• QUESTIONS ON THE MATERIAL
1. Answer these questions from the shopper marketing text:
(a) In the 2010 study, what share of manufacturers said their shopper marketing investment would grow by more than five percent annually?
(b) What is the proprietary planning process that drills down into the purchase decision journey called?
(c) What product does she use as an example of targeted messaging?
2. Reproduce part of the shopper marketing text, substituting "producers" for "manufacturers". Begin at the words "Locally, she says" and stop after "ahead of digital media).".

====== TEXT SECTION ======

Locally, she says shopper marketing activity often centres around consumer promotions and point of sale and she says there are a number of agencies doing that well in this market. But, internationally, it is a much bigger area and its website says it changes shopper behaviour by “providing a full-service shopper marketing offering, using shopper insight generation, digital, creative and in-store activity”.

Shopper marketing is experiencing huge growth globally, with Cunningham pointing to a study from 2010 showing over 55 percent of manufacturers in the food, beverage, health and beauty, and household products categories saying their investment in shopper marketing would grow by more than five percent annually over the next three years (this was ahead of digital media).

“Companies are shifting their advertising and promotions mix away from traditional media, while trying to hold the line on further increases in trade promotions spending,” the report said. “They are planning to rapidly scale up spending on platforms that are closer to the point of purchase to create direct relationships with shoppers and drive more measurable results.” 

Most of that growth is driven by FMCG brands with global footprints (big consumer brands are also getting in on the shopper marketing act) and she says this trend is evident in New Zealand as well, although there is no specific local research to back that up (it is planning on doing a study in October). 

Google has done some impressive work in terms of mapping the new path to purchase with its Zero Moment of Truth research. And while it’s hard to imagine punters checking out the groceries they’re going to buy before heading to the supermarket, she says its model is more about targeting consumers at “that very moment of greatest stimulus”. It calls this ‘Precision Activation’ (“the right combination of spaces, places, moments and voices that enable us to sell more for our clients”) and to do this it uses a proprietary planning process called Leonardo, which drills down into the purchase decision journey. 

The tag team of digital media and big data allows for more targeted, relevant ads, something Google has traded on exceedingly well. And that is also changing shopper marketing. She points to the example of a chocolate biscuit. It can send out a message at, for example, 3pm when consumers might start dreaming about having a treat with a hot drink after the kids are in bed, and use targeted digital media to offer a specific call to action and try to change shopper behaviour.

====== RECORD SET ======

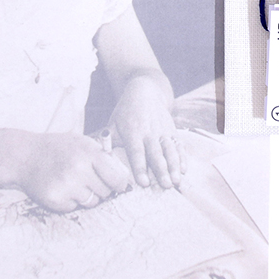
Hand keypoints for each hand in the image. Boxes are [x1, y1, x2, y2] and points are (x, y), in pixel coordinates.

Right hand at [15, 132, 132, 212]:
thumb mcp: (82, 142)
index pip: (116, 177)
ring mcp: (66, 186)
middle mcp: (78, 170)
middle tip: (89, 179)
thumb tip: (124, 178)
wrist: (25, 156)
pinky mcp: (56, 200)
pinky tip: (62, 188)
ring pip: (92, 202)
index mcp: (88, 153)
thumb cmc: (57, 148)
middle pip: (106, 192)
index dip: (120, 183)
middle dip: (101, 188)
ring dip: (87, 195)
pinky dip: (72, 201)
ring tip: (74, 182)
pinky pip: (75, 207)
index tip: (119, 185)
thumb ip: (102, 156)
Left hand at [110, 74, 184, 189]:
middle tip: (166, 186)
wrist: (145, 92)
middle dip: (162, 170)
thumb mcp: (113, 123)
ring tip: (176, 180)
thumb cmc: (125, 112)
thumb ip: (106, 141)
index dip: (140, 168)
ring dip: (174, 166)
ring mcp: (162, 131)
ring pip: (170, 150)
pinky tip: (184, 169)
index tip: (144, 183)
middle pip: (156, 153)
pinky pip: (179, 145)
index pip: (137, 152)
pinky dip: (182, 157)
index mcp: (133, 132)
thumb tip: (95, 158)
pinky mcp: (172, 130)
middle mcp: (149, 132)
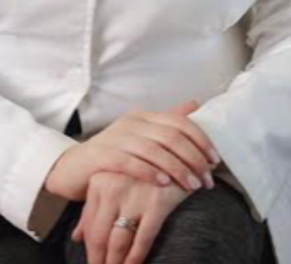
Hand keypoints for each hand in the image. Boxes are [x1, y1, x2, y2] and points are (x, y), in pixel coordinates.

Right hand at [45, 98, 219, 201]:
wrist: (74, 169)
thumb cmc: (114, 155)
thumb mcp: (142, 137)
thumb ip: (167, 122)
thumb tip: (195, 103)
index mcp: (143, 117)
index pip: (179, 122)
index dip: (200, 140)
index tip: (215, 161)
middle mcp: (131, 123)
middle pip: (170, 136)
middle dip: (193, 158)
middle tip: (207, 180)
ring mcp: (115, 137)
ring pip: (153, 150)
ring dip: (177, 168)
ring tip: (192, 186)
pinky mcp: (102, 155)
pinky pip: (130, 162)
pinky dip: (149, 172)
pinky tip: (164, 184)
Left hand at [70, 170, 189, 263]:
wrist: (177, 153)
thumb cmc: (142, 173)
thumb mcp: (113, 183)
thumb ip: (93, 208)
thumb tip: (76, 237)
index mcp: (99, 181)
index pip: (89, 225)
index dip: (90, 250)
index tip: (94, 263)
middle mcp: (113, 187)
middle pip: (100, 236)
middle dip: (99, 261)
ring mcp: (134, 196)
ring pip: (118, 242)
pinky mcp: (157, 203)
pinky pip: (142, 240)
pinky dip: (136, 258)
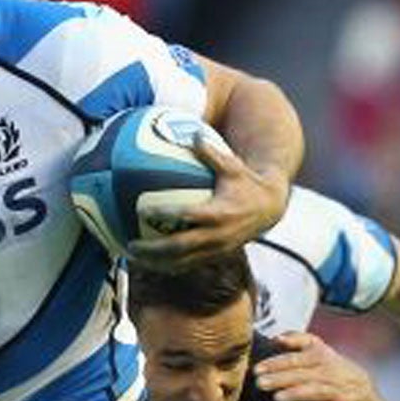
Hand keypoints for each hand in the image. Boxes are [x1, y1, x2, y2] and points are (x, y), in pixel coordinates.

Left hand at [129, 136, 289, 268]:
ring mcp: (216, 249)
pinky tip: (149, 262)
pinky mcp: (215, 257)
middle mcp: (217, 235)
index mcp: (219, 213)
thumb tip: (193, 134)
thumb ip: (212, 153)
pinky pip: (188, 265)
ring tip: (133, 259)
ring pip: (181, 262)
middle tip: (130, 245)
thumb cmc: (247, 183)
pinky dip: (167, 265)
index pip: (186, 215)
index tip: (142, 209)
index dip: (164, 213)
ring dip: (156, 263)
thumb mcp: (233, 166)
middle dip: (153, 250)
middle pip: (179, 247)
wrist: (269, 209)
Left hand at [251, 331, 377, 400]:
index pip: (299, 358)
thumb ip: (300, 342)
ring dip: (297, 394)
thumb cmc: (334, 372)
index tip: (257, 369)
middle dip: (281, 378)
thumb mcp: (322, 353)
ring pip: (317, 392)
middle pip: (304, 374)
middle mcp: (332, 373)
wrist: (366, 395)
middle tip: (259, 383)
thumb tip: (276, 337)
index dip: (278, 362)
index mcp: (324, 357)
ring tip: (277, 398)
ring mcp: (340, 392)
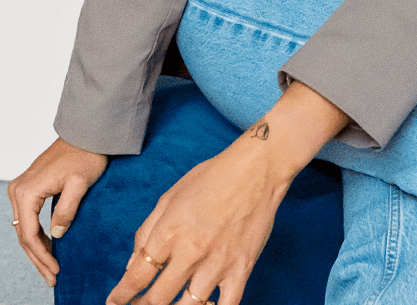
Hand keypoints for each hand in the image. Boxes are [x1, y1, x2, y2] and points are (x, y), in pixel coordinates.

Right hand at [8, 138, 107, 286]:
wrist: (89, 133)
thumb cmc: (87, 154)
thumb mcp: (80, 184)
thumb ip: (67, 211)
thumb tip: (57, 235)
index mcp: (27, 191)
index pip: (29, 235)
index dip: (42, 256)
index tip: (55, 271)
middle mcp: (18, 190)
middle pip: (24, 235)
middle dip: (38, 258)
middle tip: (52, 277)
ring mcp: (22, 188)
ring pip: (25, 228)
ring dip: (37, 249)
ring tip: (50, 268)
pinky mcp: (30, 187)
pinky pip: (30, 218)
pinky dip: (37, 235)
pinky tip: (48, 248)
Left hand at [103, 133, 291, 304]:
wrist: (258, 167)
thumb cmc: (214, 176)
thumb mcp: (171, 195)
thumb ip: (146, 230)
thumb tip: (132, 264)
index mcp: (170, 231)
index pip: (136, 277)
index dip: (121, 295)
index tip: (115, 301)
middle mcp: (191, 251)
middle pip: (157, 299)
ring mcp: (218, 263)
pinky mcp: (243, 267)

======

• EXERCISE SOLUTIONS
1.
(a) Over 55 percent.
(b) Leonardo.
(c) A chocolate biscuit.

2.
Locally, she says shopper marketing activity often centres around consumer promotions and point of sale and she says there are a number of agencies doing that well in this market. But, internationally, it is a much bigger area and its website says it changes shopper behaviour by “providing a full-service shopper marketing offering, using shopper insight generation, digital, creative and in-store activity”.

Shopper marketing is experiencing huge growth globally, with Cunningham pointing to a study from 2010 showing over 55 percent of producers in the food, beverage, health and beauty, and household products categories saying their investment in shopper marketing would grow by more than five percent annually over the next three years (this was ahead of digital media).